Il y avait une ottomane, la résistance dut donc paraître impossible à Madame de Pompadour. D’ailleurs d’Éon n’a pas poussé plus loin son indiscrétion à ce sujet.
Mais le Roi ne tarda pas à venir ; d’Éon était de nouveau seul, très inquiet sur la suite qu’allait avoir l’intrigue dont la Marquise de Pompadour lui avait laissé deviner la suite. Laissons-lui encore ici la parole :
– Sire, finit-il par dire au Roi, on vous a trompé et je suis victime d’un stratagème.
Pour débiter mon improvisation et me poser convenablement, j’avais fait un pas en arrière. Je me trouvais adossé à une certaine ottomane dont j’avais heureusement profité tout à l’heure. Aussi hardi et plus expérimenté que moi, Louis XV saisit l’opportunité d’un coup d’œil, ne me donne pas le temps d’achever mon exorde, et me place dans la position où j’avais placé quelques minutes auparavant la fraîche marquise de Pompadour. Renversé à l’improviste, je jetai un cri et tentai de me relever pour éclairer d’un mot, le monarque égaré ; mais il était trop tard, ce mot. Louis XV l’avait trouvé, et comme ce n’était pas celui qu’il cherchait, ses augustes bras en demeurèrent pendants de stupéfaction, sa bouche béante d’hébétement.
Le Roi ne tarda pas d’ailleurs à se reprendre et, comprenant qu’il avait été joué, résolut de se tirer le plus intelligemment possible de ce mauvais pas.
– Mon ami, dit-il à d’Éon, vous êtes aussi intelligent que bon garçon, aussi discret que jolie fille.
– Que votre Majesté veuille mettre mon zèle et mon dévouement à l’essai, lui répondit d’Éon, et je lui promets de ne pas succomber sous l’épreuve.
– Eh bien soit ! gardez donc un silence absolu sur tout ce qui s’est passé ici. Tenez-vous prêt à exécuter mes ordres ; bientôt vous aurez de mes nouvelles.
D’Éon n’eut garde de parler de l’aventure, mais la marquise de Pompadour ne put s’empêcher de raconter à ses intimes le dénouement qu’avait eu sa première rencontre avec lui. La comtesse de Rochefort l’apprit une des premières et, nous dit d’Éon, mon infidélité, sinon réelle à ses yeux, au moins intentionnelle, l’avait frappée au cœur. Je devinai cette fois le langage muet de sa douleur… heureusement, j’étais en veine de consolation. L’inspiration que j’avais si longtemps attendue du Ciel et que le Ciel m’avait envoyée pour la première fois en ce jour, ne m’avait point quitté. Semblable à la pythonisse de Délos, le Dieu me possédait encore. Je parlai donc de source et ma parole triompha, car le chemin de l’âme lui était ouvert…
Deux ou trois semaines s’étaient écoulées depuis cette aventure, quand un matin d’Éon fut mandé chez le prince de Conti.
– Bonjour, mon cher d’Éon, lui dit celui-ci en l’apercevant. Ambassadeur, je vous salue ! Et comme d’Éon ne comprenait pas la solennité d’un pareil accueil, le prince continua : Ah ! cela vous surprend ; vous êtes ambassadeur, mon cher ami ambassadeur de Sa Majesté et le mien.
– Son Altesse veut rire.
– Nullement, ceci est la vérité pure avec cachet, timbre et paraphe. C’est signé, voyez plutôt ; il n’y manque que votre adhésion, vous ne la refuserez pas, j’espère.

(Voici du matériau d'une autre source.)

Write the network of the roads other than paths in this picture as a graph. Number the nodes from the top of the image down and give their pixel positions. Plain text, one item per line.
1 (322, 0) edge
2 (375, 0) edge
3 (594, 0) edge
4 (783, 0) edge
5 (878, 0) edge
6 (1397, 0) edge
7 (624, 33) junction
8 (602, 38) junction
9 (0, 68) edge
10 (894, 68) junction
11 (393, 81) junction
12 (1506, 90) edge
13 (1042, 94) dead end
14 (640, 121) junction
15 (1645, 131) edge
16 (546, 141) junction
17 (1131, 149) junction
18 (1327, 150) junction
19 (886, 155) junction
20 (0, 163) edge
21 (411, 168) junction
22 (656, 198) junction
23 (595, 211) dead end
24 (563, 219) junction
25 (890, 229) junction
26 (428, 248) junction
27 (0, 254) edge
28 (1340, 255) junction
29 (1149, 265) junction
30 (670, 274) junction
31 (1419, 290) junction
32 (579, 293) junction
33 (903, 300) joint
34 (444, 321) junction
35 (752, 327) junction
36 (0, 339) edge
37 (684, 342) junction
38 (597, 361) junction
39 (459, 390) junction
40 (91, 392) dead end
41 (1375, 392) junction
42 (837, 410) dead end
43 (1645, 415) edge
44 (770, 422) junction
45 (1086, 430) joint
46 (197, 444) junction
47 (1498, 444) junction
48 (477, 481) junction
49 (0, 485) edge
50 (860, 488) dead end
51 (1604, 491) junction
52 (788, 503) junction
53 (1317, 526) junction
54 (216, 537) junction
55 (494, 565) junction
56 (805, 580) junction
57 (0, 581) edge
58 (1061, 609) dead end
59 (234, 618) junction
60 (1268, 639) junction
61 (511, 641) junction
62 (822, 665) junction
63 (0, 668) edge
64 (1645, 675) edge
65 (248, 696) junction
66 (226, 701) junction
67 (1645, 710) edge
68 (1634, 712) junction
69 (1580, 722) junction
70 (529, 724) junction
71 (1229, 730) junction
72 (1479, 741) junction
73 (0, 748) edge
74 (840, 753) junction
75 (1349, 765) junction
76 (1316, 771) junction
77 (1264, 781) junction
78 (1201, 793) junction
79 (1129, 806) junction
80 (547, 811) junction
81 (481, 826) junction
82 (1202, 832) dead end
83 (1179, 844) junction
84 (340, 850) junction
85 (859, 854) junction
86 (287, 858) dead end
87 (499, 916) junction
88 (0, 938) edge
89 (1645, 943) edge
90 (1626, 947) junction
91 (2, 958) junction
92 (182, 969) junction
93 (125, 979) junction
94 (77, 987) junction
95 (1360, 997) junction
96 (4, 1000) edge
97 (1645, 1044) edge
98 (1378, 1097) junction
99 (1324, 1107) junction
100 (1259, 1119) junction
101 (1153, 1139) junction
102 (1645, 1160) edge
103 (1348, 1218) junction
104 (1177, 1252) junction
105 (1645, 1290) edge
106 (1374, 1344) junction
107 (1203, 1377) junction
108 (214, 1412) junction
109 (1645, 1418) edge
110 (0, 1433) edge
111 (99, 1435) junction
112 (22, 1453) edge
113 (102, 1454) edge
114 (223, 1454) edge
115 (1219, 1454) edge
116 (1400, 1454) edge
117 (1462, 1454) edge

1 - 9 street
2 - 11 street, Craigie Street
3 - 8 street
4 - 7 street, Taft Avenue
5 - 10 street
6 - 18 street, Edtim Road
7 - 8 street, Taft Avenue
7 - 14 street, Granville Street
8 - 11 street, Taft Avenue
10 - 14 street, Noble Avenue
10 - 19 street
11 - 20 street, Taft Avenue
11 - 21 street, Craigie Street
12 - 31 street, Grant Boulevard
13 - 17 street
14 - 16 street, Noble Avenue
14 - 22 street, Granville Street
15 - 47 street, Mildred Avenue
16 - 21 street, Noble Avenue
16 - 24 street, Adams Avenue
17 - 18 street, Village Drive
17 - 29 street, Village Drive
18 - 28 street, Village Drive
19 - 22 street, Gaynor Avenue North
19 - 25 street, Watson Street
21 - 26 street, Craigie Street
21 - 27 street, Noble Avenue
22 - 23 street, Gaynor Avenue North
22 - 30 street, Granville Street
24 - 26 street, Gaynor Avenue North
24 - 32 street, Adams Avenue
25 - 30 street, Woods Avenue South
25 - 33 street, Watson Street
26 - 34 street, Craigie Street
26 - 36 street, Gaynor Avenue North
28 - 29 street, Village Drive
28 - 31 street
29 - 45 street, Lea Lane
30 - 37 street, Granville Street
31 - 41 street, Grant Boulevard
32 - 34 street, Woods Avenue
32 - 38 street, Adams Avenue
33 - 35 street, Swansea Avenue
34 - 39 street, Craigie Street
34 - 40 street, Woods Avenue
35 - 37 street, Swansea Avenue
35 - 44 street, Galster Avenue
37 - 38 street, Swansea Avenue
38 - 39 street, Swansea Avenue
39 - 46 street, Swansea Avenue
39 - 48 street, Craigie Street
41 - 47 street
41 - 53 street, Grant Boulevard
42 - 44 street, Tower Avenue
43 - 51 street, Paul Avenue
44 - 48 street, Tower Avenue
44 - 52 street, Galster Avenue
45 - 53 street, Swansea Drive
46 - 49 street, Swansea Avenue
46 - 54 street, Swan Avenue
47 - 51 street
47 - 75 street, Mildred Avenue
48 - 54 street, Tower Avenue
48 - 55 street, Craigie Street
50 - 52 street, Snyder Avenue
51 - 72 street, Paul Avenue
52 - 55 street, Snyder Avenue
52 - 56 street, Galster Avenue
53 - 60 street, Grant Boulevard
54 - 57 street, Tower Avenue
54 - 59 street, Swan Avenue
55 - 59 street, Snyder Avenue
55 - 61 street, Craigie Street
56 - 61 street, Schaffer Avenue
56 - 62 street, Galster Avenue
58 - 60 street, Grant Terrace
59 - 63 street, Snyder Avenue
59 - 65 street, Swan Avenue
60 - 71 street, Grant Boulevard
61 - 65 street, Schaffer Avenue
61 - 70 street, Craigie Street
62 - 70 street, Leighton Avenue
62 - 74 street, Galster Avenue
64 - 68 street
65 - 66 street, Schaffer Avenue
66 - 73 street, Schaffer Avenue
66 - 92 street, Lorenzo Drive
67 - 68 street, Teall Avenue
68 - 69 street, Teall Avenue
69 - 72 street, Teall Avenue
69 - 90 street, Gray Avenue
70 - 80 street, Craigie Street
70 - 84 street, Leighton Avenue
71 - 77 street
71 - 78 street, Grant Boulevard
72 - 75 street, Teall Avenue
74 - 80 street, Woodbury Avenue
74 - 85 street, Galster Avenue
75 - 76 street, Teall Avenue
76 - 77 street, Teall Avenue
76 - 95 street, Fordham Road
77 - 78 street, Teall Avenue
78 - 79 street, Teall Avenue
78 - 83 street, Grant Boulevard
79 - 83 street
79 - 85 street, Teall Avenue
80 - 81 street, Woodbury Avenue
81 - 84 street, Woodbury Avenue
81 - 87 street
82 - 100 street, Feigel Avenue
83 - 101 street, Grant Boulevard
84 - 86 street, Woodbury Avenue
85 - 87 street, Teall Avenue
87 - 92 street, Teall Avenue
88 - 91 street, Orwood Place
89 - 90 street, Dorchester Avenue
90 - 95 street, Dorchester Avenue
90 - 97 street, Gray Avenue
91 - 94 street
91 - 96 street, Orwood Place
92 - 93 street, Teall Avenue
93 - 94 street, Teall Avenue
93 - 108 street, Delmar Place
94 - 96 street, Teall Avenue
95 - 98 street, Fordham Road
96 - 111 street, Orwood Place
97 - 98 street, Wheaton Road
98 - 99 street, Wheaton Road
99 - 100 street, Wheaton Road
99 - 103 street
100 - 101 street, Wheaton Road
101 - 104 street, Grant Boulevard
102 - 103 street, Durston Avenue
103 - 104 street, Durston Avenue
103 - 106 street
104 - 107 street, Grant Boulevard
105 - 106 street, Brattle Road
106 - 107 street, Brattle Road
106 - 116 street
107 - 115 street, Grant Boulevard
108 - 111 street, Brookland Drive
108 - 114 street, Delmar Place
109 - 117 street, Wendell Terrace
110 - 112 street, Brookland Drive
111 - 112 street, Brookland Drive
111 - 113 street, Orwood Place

D’Éon ne pouvait décliner cette offre et comme il le dit lui-même, sans plus hésiter, moitié grave, moitié riant, je mis mon dévouement, mon savoir-faire et ma jupe au service de Sa Majesté.
Le Prince de Conti, nous l’avons dit, était à ce moment à la tête du service occulte que le Roi entretenait auprès de lui, pour être exactement renseigné sur la politique étrangère. En cherchant à utiliser pour son roi les facultés d’intelligence et de finesse qu’il avait devinées en d’Éon, il chercha à en profiter directement. Le Prince, en effet, conservait des visées sur le trône de Pologne, sur lequel son grand-père avait failli monter, et il pensa que d’Éon pourrait servir sa cause, en défendant celle du Roi auprès de l’impératrice Élisabeth de Russie. La France n’était, à cette époque représentée par aucun mandataire à la Cour de Pétersbourg. Élisabeth, dont les sentiments intimes n’étaient pas hostiles à la France, était prisonnière de ses ministres, notamment de son Chancelier Betuscheff, ennemi implacable et irréductible de notre pays. Les démarches faites pour nouer des relations avec la Cour de Russie avaient jusque-là échoué, et l’accueil que Betuscheff avait réservé au chevalier de Val-croissant, qu’il avait fait interner dans une forteresse, malgré le caractère diplomatique dont il était revêtu, n’était pas fait pour encourager de nouvelles tentatives.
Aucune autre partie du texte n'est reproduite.